Mr. Hummer cannot simultaneously claim that 2009 was the year he could have first discovered that his injuries were related to his exposure to drywall and then, when it is pointed out in a motion to dismiss that that year would run his claims afoul of the statute of limitations, pretend to ignore it. Cf. Hart Props., Inc. v. Slack, 159 So.2d 236, 238–39 (Fla.1963) (holding that litigants “are bound by the allegations of their pleadings and that admissions contained in the pleadings as between the parties themselves are accepted as facts” (quoting Carvell v. Kinsey, 87 So.2d 577, 577 (Fla.1956) )). The majority appears to make allowance for this with the observation that Mr. Hummer is a pro se litigant whose complaint will likely be clarified by the assistance of retained counsel following remand. To my reading, Mr. Hummer's complaint already paints a clear picture of the accrual of his claims.

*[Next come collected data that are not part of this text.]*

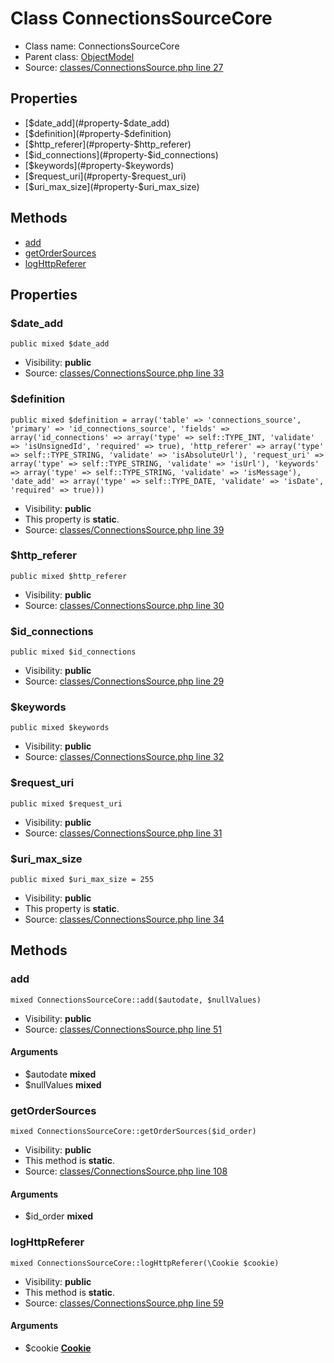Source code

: Class ConnectionsSourceCore
=====================





* Class name: ConnectionsSourceCore
* Parent class: [ObjectModel](class.ObjectModelCore)
* Source: [classes/ConnectionsSource.php line 27](https://github.com/PrestaShop/PrestaShop/blob/1.6.1.1/classes/ConnectionsSource.php#L27)



Properties
----------

* [$date_add](#property-$date_add)
* [$definition](#property-$definition)
* [$http_referer](#property-$http_referer)
* [$id_connections](#property-$id_connections)
* [$keywords](#property-$keywords)
* [$request_uri](#property-$request_uri)
* [$uri_max_size](#property-$uri_max_size)

Methods
-------
* [add](#method-add)
* [getOrderSources](#method-getOrderSources)
* [logHttpReferer](#method-logHttpReferer)




Properties
----------


### <a name="property-$date_add"></a>$date_add

    public mixed $date_add





* Visibility: **public**
* Source: [classes/ConnectionsSource.php line 33](https://github.com/PrestaShop/PrestaShop/blob/1.6.1.1/classes/ConnectionsSource.php#L33)


### <a name="property-$definition"></a>$definition

    public mixed $definition = array('table' => 'connections_source', 'primary' => 'id_connections_source', 'fields' => array('id_connections' => array('type' => self::TYPE_INT, 'validate' => 'isUnsignedId', 'required' => true), 'http_referer' => array('type' => self::TYPE_STRING, 'validate' => 'isAbsoluteUrl'), 'request_uri' => array('type' => self::TYPE_STRING, 'validate' => 'isUrl'), 'keywords' => array('type' => self::TYPE_STRING, 'validate' => 'isMessage'), 'date_add' => array('type' => self::TYPE_DATE, 'validate' => 'isDate', 'required' => true)))





* Visibility: **public**
* This property is **static**.
* Source: [classes/ConnectionsSource.php line 39](https://github.com/PrestaShop/PrestaShop/blob/1.6.1.1/classes/ConnectionsSource.php#L39)


### <a name="property-$http_referer"></a>$http_referer

    public mixed $http_referer





* Visibility: **public**
* Source: [classes/ConnectionsSource.php line 30](https://github.com/PrestaShop/PrestaShop/blob/1.6.1.1/classes/ConnectionsSource.php#L30)


### <a name="property-$id_connections"></a>$id_connections

    public mixed $id_connections





* Visibility: **public**
* Source: [classes/ConnectionsSource.php line 29](https://github.com/PrestaShop/PrestaShop/blob/1.6.1.1/classes/ConnectionsSource.php#L29)


### <a name="property-$keywords"></a>$keywords

    public mixed $keywords





* Visibility: **public**
* Source: [classes/ConnectionsSource.php line 32](https://github.com/PrestaShop/PrestaShop/blob/1.6.1.1/classes/ConnectionsSource.php#L32)


### <a name="property-$request_uri"></a>$request_uri

    public mixed $request_uri





* Visibility: **public**
* Source: [classes/ConnectionsSource.php line 31](https://github.com/PrestaShop/PrestaShop/blob/1.6.1.1/classes/ConnectionsSource.php#L31)


### <a name="property-$uri_max_size"></a>$uri_max_size

    public mixed $uri_max_size = 255





* Visibility: **public**
* This property is **static**.
* Source: [classes/ConnectionsSource.php line 34](https://github.com/PrestaShop/PrestaShop/blob/1.6.1.1/classes/ConnectionsSource.php#L34)


Methods
-------


### <a name="method-add"></a>add

    mixed ConnectionsSourceCore::add($autodate, $nullValues)





* Visibility: **public**
* Source: [classes/ConnectionsSource.php line 51](https://github.com/PrestaShop/PrestaShop/blob/1.6.1.1/classes/ConnectionsSource.php#L51)


#### Arguments
* $autodate **mixed**
* $nullValues **mixed**



### <a name="method-getOrderSources"></a>getOrderSources

    mixed ConnectionsSourceCore::getOrderSources($id_order)





* Visibility: **public**
* This method is **static**.
* Source: [classes/ConnectionsSource.php line 108](https://github.com/PrestaShop/PrestaShop/blob/1.6.1.1/classes/ConnectionsSource.php#L108)


#### Arguments
* $id_order **mixed**



### <a name="method-logHttpReferer"></a>logHttpReferer

    mixed ConnectionsSourceCore::logHttpReferer(\Cookie $cookie)





* Visibility: **public**
* This method is **static**.
* Source: [classes/ConnectionsSource.php line 59](https://github.com/PrestaShop/PrestaShop/blob/1.6.1.1/classes/ConnectionsSource.php#L59)


#### Arguments
* $cookie **[Cookie](class.CookieCore)**


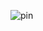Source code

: ![pin](https://user-images.githubusercontent.com/101498911/161424523-5fc0210d-bd95-4b56-bf3a-851c2d5c3c63.jpeg)

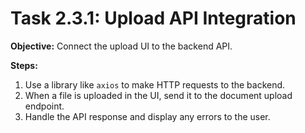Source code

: # Task 2.3.1: Upload API Integration

**Objective:** Connect the upload UI to the backend API.

**Steps:**

1.  Use a library like `axios` to make HTTP requests to the backend.
2.  When a file is uploaded in the UI, send it to the document upload endpoint.
3.  Handle the API response and display any errors to the user.
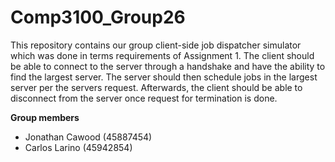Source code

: # Comp3100_Group26

This repository contains our group client-side job dispatcher simulator which was done in terms requirements of Assignment 1. The client should be able to connect to the server through a handshake and have the ability to find the largest server. The server should then schedule jobs in the largest server per the servers request. Afterwards, the client should be able to disconnect from the server once request for termination is done.

**Group members**

* Jonathan Cawood (45887454)
* Carlos Larino (45942854)
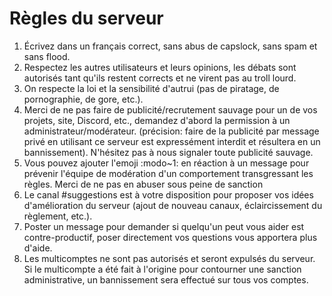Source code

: # Règles du serveur

1) Écrivez dans un français correct, sans abus de capslock, sans spam et sans flood.
2) Respectez les autres utilisateurs et leurs opinions, les débats sont autorisés tant qu'ils restent corrects et ne virent pas au troll lourd.
3) On respecte la loi et la sensibilité d'autrui (pas de piratage, de pornographie, de gore, etc.).
4) Merci de ne pas faire de publicité/recrutement sauvage pour un de vos projets, site, Discord, etc., demandez d'abord la permission à un administrateur/modérateur. (précision: faire de la publicité par message privé en utilisant ce serveur est expressément interdit et résultera en un bannissement).
N'hésitez pas à nous signaler toute publicité sauvage.
5)  Vous pouvez ajouter l'emoji :modo~1: en réaction à un message pour prévenir l'équipe de modération d'un comportement transgressant les règles. Merci de ne pas en abuser sous peine de sanction
6) Le canal #suggestions est à votre disposition pour proposer vos idées d'amélioration du serveur (ajout de nouveau canaux, éclaircissement du règlement, etc.).
7) Poster un message pour demander si quelqu'un peut vous aider est contre-productif, poser directement vos questions vous apportera plus d'aide.
8) Les multicomptes ne sont pas autorisés et seront expulsés du serveur. Si le multicompte a été fait à l'origine pour contourner une sanction administrative, un bannissement sera effectué sur tous vos comptes.
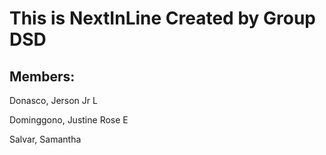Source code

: # This is NextInLine Created by Group DSD
## Members:

Donasco, Jerson Jr L

Dominggono, Justine Rose E

Salvar, Samantha

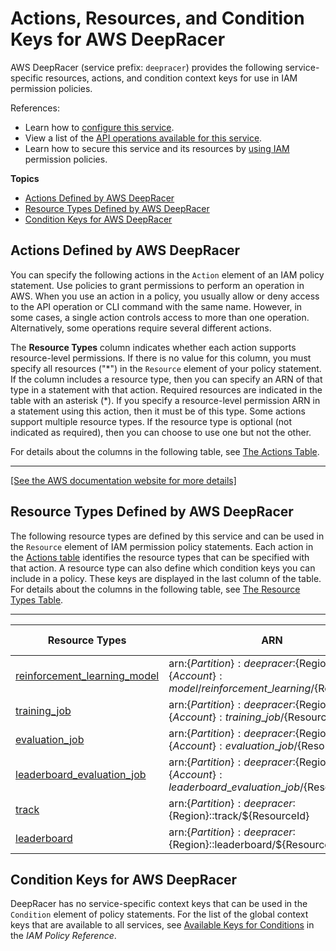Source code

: # Actions, Resources, and Condition Keys for AWS DeepRacer<a name="list_awsdeepracer"></a>

AWS DeepRacer \(service prefix: `deepracer`\) provides the following service\-specific resources, actions, and condition context keys for use in IAM permission policies\.

References:
+ Learn how to [configure this service](https://docs.aws.amazon.com/deepracer/latest/developerguide/what-is-deepracer.html)\.
+ View a list of the [API operations available for this service](${UserGuideDocPage})\.
+ Learn how to secure this service and its resources by [using IAM](https://docs.aws.amazon.com/deepracer/latest/developerguide/deepracer-understand-required-permissions-and-iam-roles.html) permission policies\.

**Topics**
+ [Actions Defined by AWS DeepRacer](#awsdeepracer-actions-as-permissions)
+ [Resource Types Defined by AWS DeepRacer](#awsdeepracer-resources-for-iam-policies)
+ [Condition Keys for AWS DeepRacer](#awsdeepracer-policy-keys)

## Actions Defined by AWS DeepRacer<a name="awsdeepracer-actions-as-permissions"></a>

You can specify the following actions in the `Action` element of an IAM policy statement\. Use policies to grant permissions to perform an operation in AWS\. When you use an action in a policy, you usually allow or deny access to the API operation or CLI command with the same name\. However, in some cases, a single action controls access to more than one operation\. Alternatively, some operations require several different actions\.

The **Resource Types** column indicates whether each action supports resource\-level permissions\. If there is no value for this column, you must specify all resources \("\*"\) in the `Resource` element of your policy statement\. If the column includes a resource type, then you can specify an ARN of that type in a statement with that action\. Required resources are indicated in the table with an asterisk \(\*\)\. If you specify a resource\-level permission ARN in a statement using this action, then it must be of this type\. Some actions support multiple resource types\. If the resource type is optional \(not indicated as required\), then you can choose to use one but not the other\.

For details about the columns in the following table, see [The Actions Table](reference_policies_actions-resources-contextkeys.md#actions_table)\.


****  
[\[See the AWS documentation website for more details\]](http://docs.aws.amazon.com/IAM/latest/UserGuide/list_awsdeepracer.html)

## Resource Types Defined by AWS DeepRacer<a name="awsdeepracer-resources-for-iam-policies"></a>

The following resource types are defined by this service and can be used in the `Resource` element of IAM permission policy statements\. Each action in the [Actions table](#awsdeepracer-actions-as-permissions) identifies the resource types that can be specified with that action\. A resource type can also define which condition keys you can include in a policy\. These keys are displayed in the last column of the table\. For details about the columns in the following table, see [The Resource Types Table](reference_policies_actions-resources-contextkeys.md#resources_table)\.


****  

| Resource Types | ARN | Condition Keys | 
| --- | --- | --- | 
|   [ reinforcement\_learning\_model ](https://docs.aws.amazon.com/deepracer/latest/developerguide/deepracer-get-started-training-model.html)  |  arn:$\{Partition\}:deepracer:$\{Region\}:$\{Account\}:model/reinforcement\_learning/$\{ResourceId\}  |  | 
|   [ training\_job ](https://docs.aws.amazon.com/deepracer/latest/developerguide/deepracer-get-started-training-model.html)  |  arn:$\{Partition\}:deepracer:$\{Region\}:$\{Account\}:training\_job/$\{ResourceId\}  |  | 
|   [ evaluation\_job ](https://docs.aws.amazon.com/deepracer/latest/developerguide/deepracer-get-started-test-in-simulator.html)  |  arn:$\{Partition\}:deepracer:$\{Region\}:$\{Account\}: evaluation\_job/$\{ResourceId\}  |  | 
|   [ leaderboard\_evaluation\_job ](https://docs.aws.amazon.com/deepracer/latest/developerguide/deepracer-submit-model-to-leaderboard.html)  |  arn:$\{Partition\}:deepracer:$\{Region\}:$\{Account\}:leaderboard\_evaluation\_job/$\{ResourceId\}  |  | 
|   [ track ](https://docs.aws.amazon.com/deepracer/latest/developerguide/deepracer-console-train-evaluate-models.html)  |  arn:$\{Partition\}:deepracer:$\{Region\}::track/$\{ResourceId\}  |  | 
|   [ leaderboard ](https://docs.aws.amazon.com/deepracer/latest/developerguide/deepracer-submit-model-to-leaderboard.html)  |  arn:$\{Partition\}:deepracer:$\{Region\}::leaderboard/$\{ResourceId\}  |  | 

## Condition Keys for AWS DeepRacer<a name="awsdeepracer-policy-keys"></a>

DeepRacer has no service\-specific context keys that can be used in the `Condition` element of policy statements\. For the list of the global context keys that are available to all services, see [Available Keys for Conditions](reference_policies_condition-keys.html#AvailableKeys) in the *IAM Policy Reference*\.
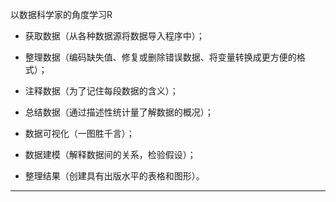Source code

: 


以数据科学家的角度学习R

- 获取数据（从各种数据源将数据导入程序中）；
 
- 整理数据（编码缺失值、修复或删除错误数据、将变量转换成更方便的格式）；

- 注释数据（为了记住每段数据的含义）； 

- 总结数据（通过描述性统计量了解数据的概况）；

- 数据可视化（一图胜千言）；

- 数据建模（解释数据间的关系，检验假设）；

- 整理结果（创建具有出版水平的表格和图形）。

---











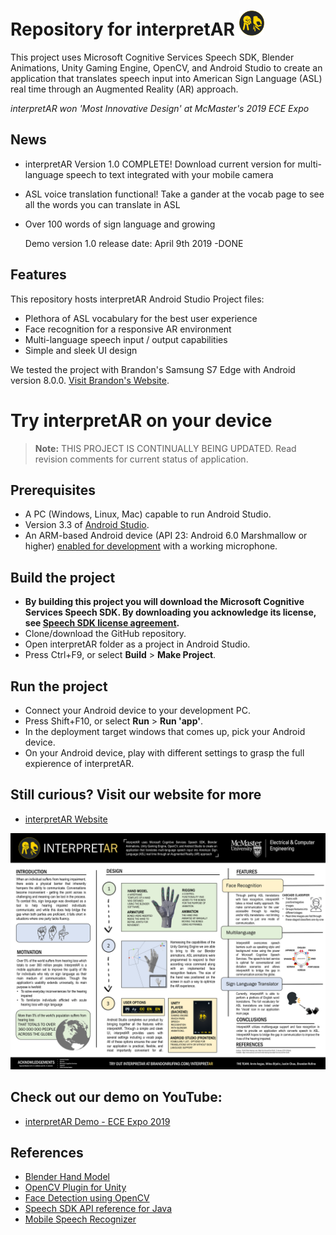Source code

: # Repository for interpretAR <img src="logo.png" alt="drawing" width="40" height="40"/>

This project uses Microsoft Cognitive Services Speech SDK, Blender Animations, Unity Gaming Engine, OpenCV, and Android Studio to create an application that translates speech input into American Sign Language (ASL) real time through an Augmented Reality (AR) approach.

_interpretAR won 'Most Innovative Design' at McMaster's 2019 ECE Expo_

## News

* interpretAR Version 1.0 COMPLETE! Download current version for multi-language speech to text integrated with your mobile camera
* ASL voice translation functional! Take a gander at the vocab page to see all the words you can translate in ASL
* Over 100 words of sign language and growing
  
  Demo version 1.0 release date: April 9th 2019 -DONE

## Features

This repository hosts interpretAR Android Studio Project files:
* Plethora of ASL vocabulary for the best user experience
* Face recognition for a responsive AR environment
* Multi-language speech input / output capabilities
* Simple and sleek UI design

We tested the project with Brandon's Samsung S7 Edge with Android version 8.0.0. [Visit Brandon's Website](http://brandonrufino.com/). 

# Try interpretAR on your device

> **Note:**
>THIS PROJECT IS CONTINUALLY BEING UPDATED. Read revision comments for current status of application.

## Prerequisites

* A PC (Windows, Linux, Mac) capable to run Android Studio.
* Version 3.3 of [Android Studio](https://developer.android.com/studio/).
* An ARM-based Android device (API 23: Android 6.0 Marshmallow or higher) [enabled for development](https://developer.android.com/studio/debug/dev-options) with a working microphone.

## Build the project

* **By building this project you will download the Microsoft Cognitive Services Speech SDK. By downloading you acknowledge its license, see [Speech SDK license agreement](https://aka.ms/csspeech/license201809).**
* Clone/download the GitHub repository.
* Open interpretAR folder as a project in Android Studio.
* Press Ctrl+F9, or select **Build** \> **Make Project**.

## Run the project

* Connect your Android device to your development PC.
* Press Shift+F10, or select **Run** \> **Run 'app'**.
* In the deployment target windows that comes up, pick your Android device.
* On your Android device, play with different settings to grasp the full expierence of interpretAR.

## Still curious? Visit our website for more
* [interpretAR Website](https://brandonrufino.com/interpretar/)

![interpretAR Poster](interpretar_poster.png)

## Check out our demo on YouTube:
* [interpretAR Demo - ECE Expo 2019](https://www.youtube.com/watch?v=o11_6Vo2MHo)

## References
* [Blender Hand Model](https://sketchfab.com/3d-models/hand-low-poly-d6c802a74a174c8c805deb20186d1877?fbclid=IwAR0rjTAgqOO27wYq6uFCOKXr_hViTXNGkexEA96wHWuEGJ9F1XQuUKHoGDY)
* [OpenCV Plugin for Unity](https://enoxsoftware.com/opencvforunity/)
* [Face Detection using OpenCV](https://docs.opencv.org/3.4.3/d7/d8b/tutorial_py_face_detection.html)
* [Speech SDK API reference for Java](https://aka.ms/csspeech/javaref)
* [Mobile Speech Recognizer](http://kokosoft.pl/docs/speechrecognition/readme.pdf)
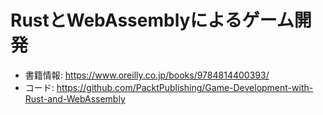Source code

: # RustとWebAssemblyによるゲーム開発

- 書籍情報: https://www.oreilly.co.jp/books/9784814400393/
- コード: https://github.com/PacktPublishing/Game-Development-with-Rust-and-WebAssembly
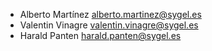 - Alberto Martínez <alberto.martinez@sygel.es>
- Valentin Vinagre <valentin.vinagre@sygel.es>
- Harald Panten <harald.panten@sygel.es>
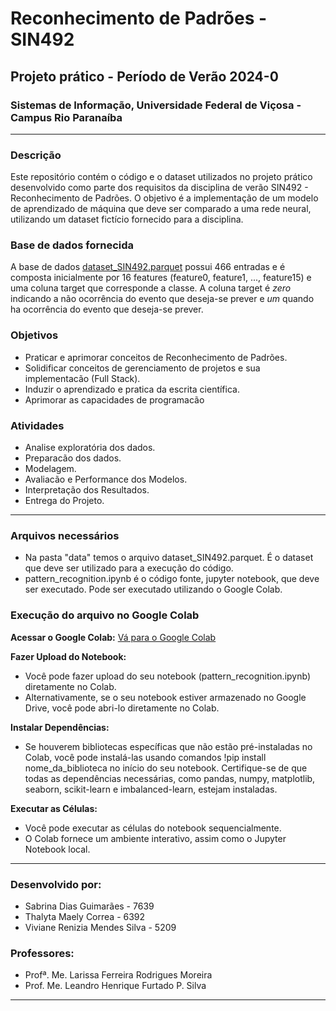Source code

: # Reconhecimento de Padrões - SIN492

## Projeto prático - Período de Verão 2024-0
### Sistemas de Informação, Universidade Federal de Viçosa - Campus Rio Paranaíba

---

### Descrição

Este repositório contém o código e o dataset utilizados no projeto prático desenvolvido como parte dos requisitos da disciplina de verão SIN492 - Reconhecimento de Padrões. O objetivo é a implementação de um modelo de aprendizado de máquina que deve ser comparado a uma rede neural, utilizando um dataset fictício fornecido para a disciplina.

### Base de dados fornecida
A base de dados [dataset_SIN492.parquet](https://drive.google.com/file/d/1haNcYaDGCMbZAX3jmX_5pkkYraQ0Wdwa/view) possui 466 entradas e é composta inicialmente por 16 features (feature0, feature1, ..., feature15) e uma coluna target que corresponde a classe. A coluna target é *zero* indicando a não ocorrência do evento que deseja-se prever e *um* quando ha ocorrência do evento que deseja-se prever.

### Objetivos
- Praticar e aprimorar conceitos de Reconhecimento de Padrões.
- Solidificar conceitos de gerenciamento de projetos e sua implementacão (Full Stack).
- Induzir o aprendizado e pratica da escrita científica.
- Aprimorar as capacidades de programacão
  

### Atividades
- Analise exploratória dos dados.
- Preparacão dos dados.
- Modelagem.
- Avaliacão e Performance dos Modelos.
- Interpretação dos Resultados.
- Entrega do Projeto.

---

### Arquivos necessários
- Na pasta "data" temos o arquivo dataset_SIN492.parquet. É o dataset que deve ser utilizado para a execução do código.
- pattern_recognition.ipynb é o código fonte, jupyter notebook, que deve ser executado. Pode ser executado utilizando o Google Colab.

### Execução do arquivo no Google Colab
**Acessar o Google Colab:** [Vá para o Google Colab](https://colab.research.google.com/)

**Fazer Upload do Notebook:**

- Você pode fazer upload do seu notebook (pattern_recognition.ipynb) diretamente no Colab.
- Alternativamente, se o seu notebook estiver armazenado no Google Drive, você pode abri-lo diretamente no Colab.

**Instalar Dependências:**

- Se houverem bibliotecas específicas que não estão pré-instaladas no Colab, você pode instalá-las usando comandos !pip install nome_da_biblioteca no início do seu notebook.
Certifique-se de que todas as dependências necessárias, como pandas, numpy, matplotlib, seaborn, scikit-learn e imbalanced-learn, estejam instaladas.

**Executar as Células:**
- Você pode executar as células do notebook sequencialmente.
- O Colab fornece um ambiente interativo, assim como o Jupyter Notebook local.

---

### Desenvolvido por:
 - Sabrina Dias Guimarães - 7639
 - Thalyta Maely Correa - 6392
 - Viviane Renizia Mendes Silva - 5209

### Professores:
 - Profª. Me. Larissa Ferreira Rodrigues Moreira
 - Prof. Me. Leandro Henrique Furtado P. Silva

---

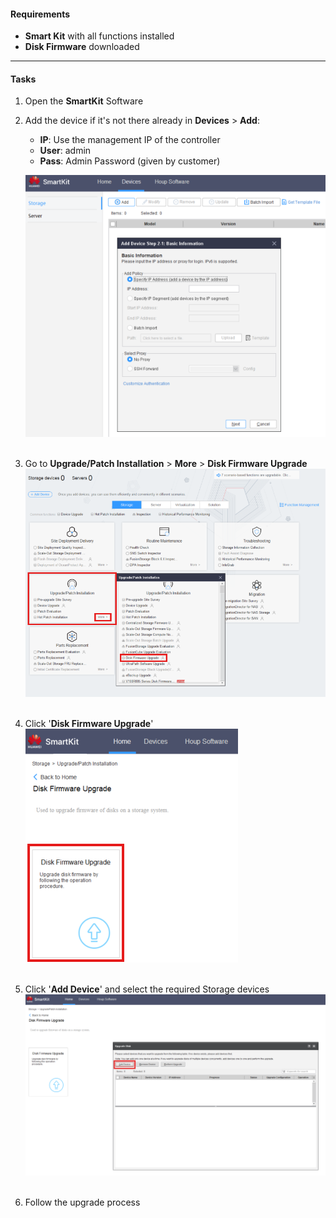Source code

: #### Requirements
- **Smart Kit** with all functions installed
- **Disk Firmware** downloaded

---
#### Tasks
1. Open the **SmartKit** Software
2. Add the device if it's not there already in **Devices** > **Add**:
	- **IP**: Use the management IP of the controller
	- **User**: admin
	- **Pass**: Admin Password (given by customer)

	![SoftwareUpdate001](../Images/SoftwareUpdate001.png)<br>
	<br>

3. Go to **Upgrade/Patch Installation** > **More** > **Disk Firmware Upgrade**
	![DiskUpgrade001](../Images/DiskUpgrade001.png)<br>
	<br>

4. Click '**Disk Firmware Upgrade**'<br>
	![DiskUpgrade002](../Images/DiskUpgrade002.png)<br>
	<br>

5. Click '**Add Device**' and select the required Storage devices
	![DiskUpgrade003](../Images/DiskUpgrade003.png)<br>
	<br>

6. Follow the upgrade process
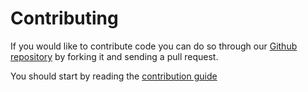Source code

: # Contributing

If you would like to contribute code you can do so through our [Github
repository](https://github.com/powerapi-ng/) by forking it and sending a
pull request.

You should start by reading the [contribution
guide](https://github.com/powerapi-ng/powerapi/blob/master/CONTRIBUTING.md)
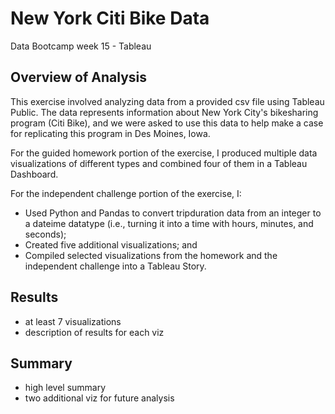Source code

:# New York Citi Bike Data
Data Bootcamp week 15 - Tableau

## Overview of Analysis
This exercise involved analyzing data from a provided csv file using Tableau Public. The data represents information about New York City's bikesharing program (Citi Bike), and we were asked to use this data to help make a case for replicating this program in Des Moines, Iowa.

For the guided homework portion of the exercise, I produced multiple data visualizations of different types and combined four of them in a Tableau Dashboard.

For the independent challenge portion of the exercise, I:

* Used Python and Pandas to convert tripduration data from an integer to a dateime datatype (i.e., turning it into a time with hours, minutes, and seconds);
* Created five additional visualizations; and
* Compiled selected visualizations from the homework and the independent challenge into a Tableau Story.

## Results
* at least 7 visualizations
* description of results for each viz

## Summary
* high level summary 
* two additional viz for future analysis
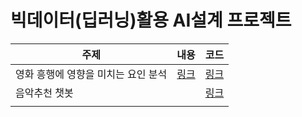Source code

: # 빅데이터(딥러닝)활용 AI설계 프로젝트

| 주제                                | 내용                                               | 코드                                                 |
| ----------------------------------- | -------------------------------------------------- | ---------------------------------------------------- |
| 영화 흥행에 영향을 미치는 요인 분석 | [링크](./영화_흥행에_미치는_요인_분석/project.pdf) | [링크](./영화_흥행에_미치는_요인_분석/0224project.R) |
| 음악추천 챗봇                       |                                                    | [링크](음악추천_챗봇/test.ipynb)                     |
|                                     |                                                    |                                                      |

I fully recognize that dismissal of a complaint under the statute of limitations should be reserved for “extraordinary circumstances,” Wishnatzki, 884 So.2d at 285, “where it is ‘inescapably clear from the face of the complaint that the suit was filed beyond the statutory period,’ ” City of Riviera Beach v. Reed, 987 So.2d 168, 170 (Fla. 4th DCA 2008) (quoting Roehner v. Atl. Coast Dev. Corp., 356 So.2d 1296, 1297 (Fla. 4th DCA 1978) ). But such is the case with Mr. Hummer's complaint. His pleading clearly and inescapably implicates the statute of limitations for his personal injury claims, just as it does for his property damage claims. Because it does, I would affirm the judgment of the circuit court in all respects.